▽

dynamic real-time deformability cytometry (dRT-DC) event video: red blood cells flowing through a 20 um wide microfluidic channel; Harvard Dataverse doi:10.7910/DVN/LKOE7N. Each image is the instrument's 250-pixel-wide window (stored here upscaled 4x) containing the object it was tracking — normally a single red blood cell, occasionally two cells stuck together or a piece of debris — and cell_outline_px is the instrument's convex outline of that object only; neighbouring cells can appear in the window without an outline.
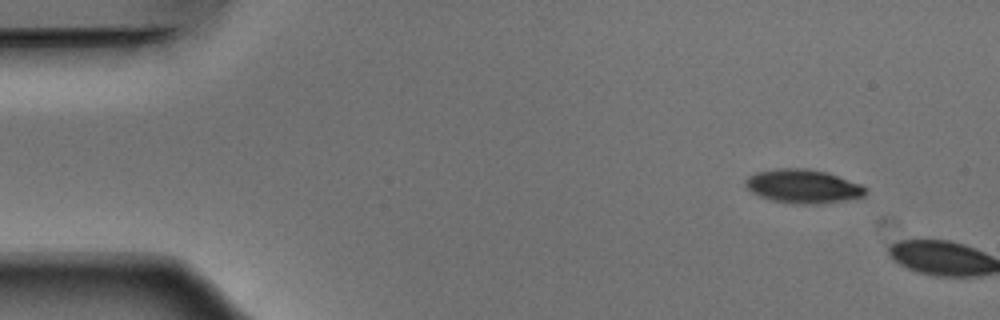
{"species": "Egyptian fruit bat (a non-hibernating species)", "species_latin": "Rousettus aegyptiacus", "temperature_condition": "warm", "stored_images_in_passage": 2, "camera_frame_rate_fps": 3000, "um_per_image_px": 0.085, "animal": {"sex": "male"}, "frame": {"image": 1, "passage_image": 1, "time_ms": 0.0, "image_size_px": [1000, 320], "cell_outline_px": [[868, 192], [864, 196], [844, 200], [812, 204], [804, 204], [772, 200], [760, 196], [752, 192], [744, 184], [744, 180], [748, 176], [756, 172], [776, 168], [804, 168], [828, 172], [860, 184], [868, 188]], "centroid_in_image_um": [68.26, 15.81], "position_along_channel_um": 16.7, "area_um2": 23.52}}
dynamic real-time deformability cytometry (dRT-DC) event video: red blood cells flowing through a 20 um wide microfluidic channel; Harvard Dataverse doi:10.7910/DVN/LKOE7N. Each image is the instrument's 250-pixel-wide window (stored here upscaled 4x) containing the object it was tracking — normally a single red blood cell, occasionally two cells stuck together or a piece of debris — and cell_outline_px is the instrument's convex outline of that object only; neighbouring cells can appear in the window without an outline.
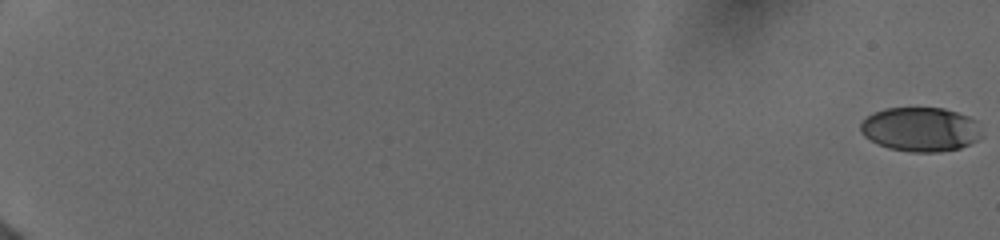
{"species": "human", "species_latin": "Homo sapiens", "temperature_condition": "cold", "stored_images_in_passage": 22, "camera_frame_rate_fps": 3000, "um_per_image_px": 0.085, "donor": {"sex": "female"}, "frame": {"image": 1, "passage_image": 1, "time_ms": 0.0, "image_size_px": [1000, 240], "cell_outline_px": [[984, 136], [960, 148], [940, 152], [908, 152], [888, 148], [864, 136], [860, 132], [860, 124], [872, 112], [884, 108], [944, 108], [968, 116], [976, 120]], "centroid_in_image_um": [78.26, 10.99], "position_along_channel_um": 6.7, "area_um2": 31.39}}
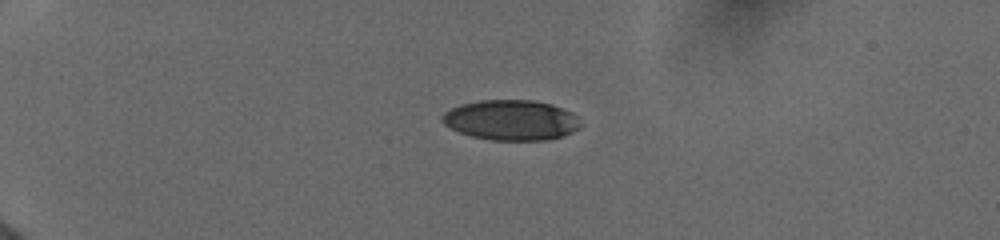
{"frame": {"image": 2, "passage_image": 15, "time_ms": 5.333, "image_size_px": [1000, 240], "cell_outline_px": [[580, 128], [572, 132], [548, 140], [492, 140], [472, 136], [460, 132], [444, 124], [440, 120], [440, 116], [444, 112], [460, 104], [480, 100], [532, 100], [552, 104], [572, 112], [576, 116], [580, 124]], "centroid_in_image_um": [43.43, 10.2], "position_along_channel_um": 41.6, "area_um2": 32.43}}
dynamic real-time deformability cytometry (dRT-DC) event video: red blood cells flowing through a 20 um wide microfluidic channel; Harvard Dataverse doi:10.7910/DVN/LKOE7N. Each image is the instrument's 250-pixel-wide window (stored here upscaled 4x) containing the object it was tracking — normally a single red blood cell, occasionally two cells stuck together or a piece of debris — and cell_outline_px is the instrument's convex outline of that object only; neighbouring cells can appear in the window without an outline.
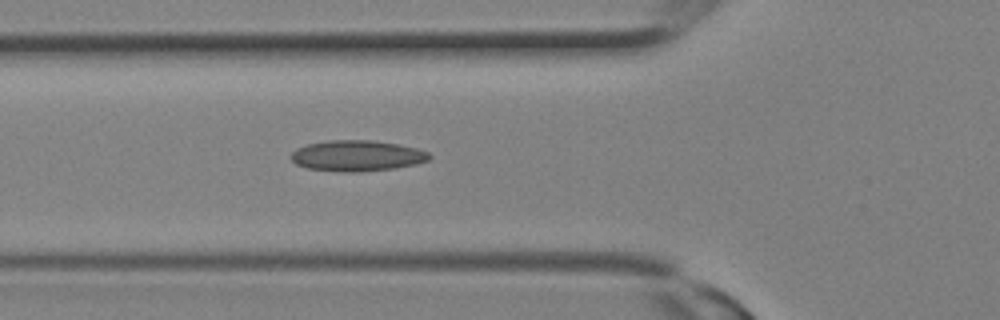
{"species": "Egyptian fruit bat (a non-hibernating species)", "species_latin": "Rousettus aegyptiacus", "temperature_condition": "room temperature", "stored_images_in_passage": 18, "camera_frame_rate_fps": 3000, "um_per_image_px": 0.085, "animal": {"sex": "female"}, "frame": {"image": 1, "passage_image": 11, "time_ms": 3.333, "image_size_px": [1000, 320], "cell_outline_px": [[432, 156], [428, 160], [416, 164], [392, 168], [360, 172], [344, 172], [308, 168], [296, 164], [288, 156], [296, 148], [308, 144], [328, 140], [372, 140], [396, 144], [416, 148], [428, 152]], "centroid_in_image_um": [30.32, 13.23], "position_along_channel_um": 95.5, "area_um2": 24.8}}
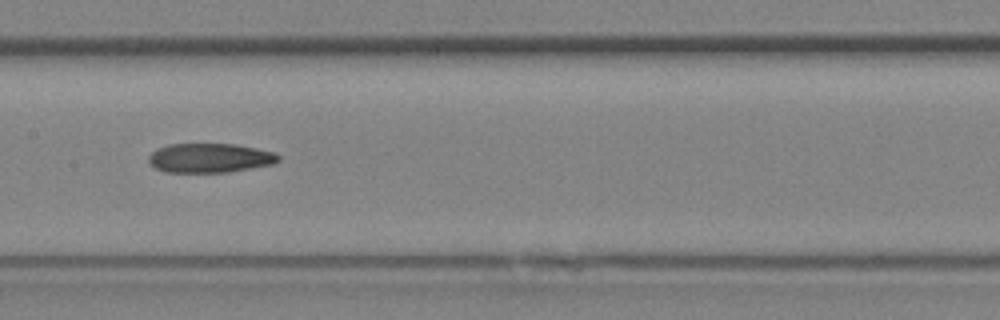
{"frame": {"image": 2, "passage_image": 15, "time_ms": 4.667, "image_size_px": [1000, 320], "cell_outline_px": [[280, 160], [272, 164], [252, 168], [228, 172], [164, 172], [148, 164], [148, 156], [156, 148], [168, 144], [236, 144], [276, 152], [280, 156]], "centroid_in_image_um": [17.82, 13.42], "position_along_channel_um": 189.6, "area_um2": 22.37}}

△

**WHAT TO WORK ON**
Set down all the data again exactly as above, pictures excluded.

**EXPECTED ANSWER**
dynamic real-time deformability cytometry (dRT-DC) event video: red blood cells flowing through a 20 um wide microfluidic channel; Harvard Dataverse doi:10.7910/DVN/LKOE7N. Each image is the instrument's 250-pixel-wide window (stored here upscaled 4x) containing the object it was tracking — normally a single red blood cell, occasionally two cells stuck together or a piece of debris — and cell_outline_px is the instrument's convex outline of that object only; neighbouring cells can appear in the window without an outline.
{"species": "Egyptian fruit bat (a non-hibernating species)", "species_latin": "Rousettus aegyptiacus", "temperature_condition": "warm", "stored_images_in_passage": 2, "camera_frame_rate_fps": 3000, "um_per_image_px": 0.085, "animal": {"sex": "male"}, "frame": {"image": 1, "passage_image": 1, "time_ms": 0.0, "image_size_px": [1000, 320], "cell_outline_px": [[868, 192], [864, 196], [844, 200], [812, 204], [804, 204], [772, 200], [760, 196], [752, 192], [744, 184], [744, 180], [748, 176], [756, 172], [776, 168], [804, 168], [828, 172], [860, 184], [868, 188]], "centroid_in_image_um": [68.26, 15.81], "position_along_channel_um": 16.7, "area_um2": 23.52}}
dynamic real-time deformability cytometry (dRT-DC) event video: red blood cells flowing through a 20 um wide microfluidic channel; Harvard Dataverse doi:10.7910/DVN/LKOE7N. Each image is the instrument's 250-pixel-wide window (stored here upscaled 4x) containing the object it was tracking — normally a single red blood cell, occasionally two cells stuck together or a piece of debris — and cell_outline_px is the instrument's convex outline of that object only; neighbouring cells can appear in the window without an outline.
{"species": "human", "species_latin": "Homo sapiens", "temperature_condition": "cold", "stored_images_in_passage": 22, "camera_frame_rate_fps": 3000, "um_per_image_px": 0.085, "donor": {"sex": "female"}, "frame": {"image": 1, "passage_image": 1, "time_ms": 0.0, "image_size_px": [1000, 240], "cell_outline_px": [[984, 136], [960, 148], [940, 152], [908, 152], [888, 148], [864, 136], [860, 132], [860, 124], [872, 112], [884, 108], [944, 108], [968, 116], [976, 120]], "centroid_in_image_um": [78.26, 10.99], "position_along_channel_um": 6.7, "area_um2": 31.39}}
{"frame": {"image": 2, "passage_image": 15, "time_ms": 5.333, "image_size_px": [1000, 240], "cell_outline_px": [[580, 128], [572, 132], [548, 140], [492, 140], [472, 136], [460, 132], [444, 124], [440, 120], [440, 116], [444, 112], [460, 104], [480, 100], [532, 100], [552, 104], [572, 112], [576, 116], [580, 124]], "centroid_in_image_um": [43.43, 10.2], "position_along_channel_um": 41.6, "area_um2": 32.43}}
dynamic real-time deformability cytometry (dRT-DC) event video: red blood cells flowing through a 20 um wide microfluidic channel; Harvard Dataverse doi:10.7910/DVN/LKOE7N. Each image is the instrument's 250-pixel-wide window (stored here upscaled 4x) containing the object it was tracking — normally a single red blood cell, occasionally two cells stuck together or a piece of debris — and cell_outline_px is the instrument's convex outline of that object only; neighbouring cells can appear in the window without an outline.
{"species": "Egyptian fruit bat (a non-hibernating species)", "species_latin": "Rousettus aegyptiacus", "temperature_condition": "room temperature", "stored_images_in_passage": 18, "camera_frame_rate_fps": 3000, "um_per_image_px": 0.085, "animal": {"sex": "female"}, "frame": {"image": 1, "passage_image": 11, "time_ms": 3.333, "image_size_px": [1000, 320], "cell_outline_px": [[432, 156], [428, 160], [416, 164], [392, 168], [360, 172], [344, 172], [308, 168], [296, 164], [288, 156], [296, 148], [308, 144], [328, 140], [372, 140], [396, 144], [416, 148], [428, 152]], "centroid_in_image_um": [30.32, 13.23], "position_along_channel_um": 95.5, "area_um2": 24.8}}
{"frame": {"image": 2, "passage_image": 15, "time_ms": 4.667, "image_size_px": [1000, 320], "cell_outline_px": [[280, 160], [272, 164], [252, 168], [228, 172], [164, 172], [148, 164], [148, 156], [156, 148], [168, 144], [236, 144], [276, 152], [280, 156]], "centroid_in_image_um": [17.82, 13.42], "position_along_channel_um": 189.6, "area_um2": 22.37}}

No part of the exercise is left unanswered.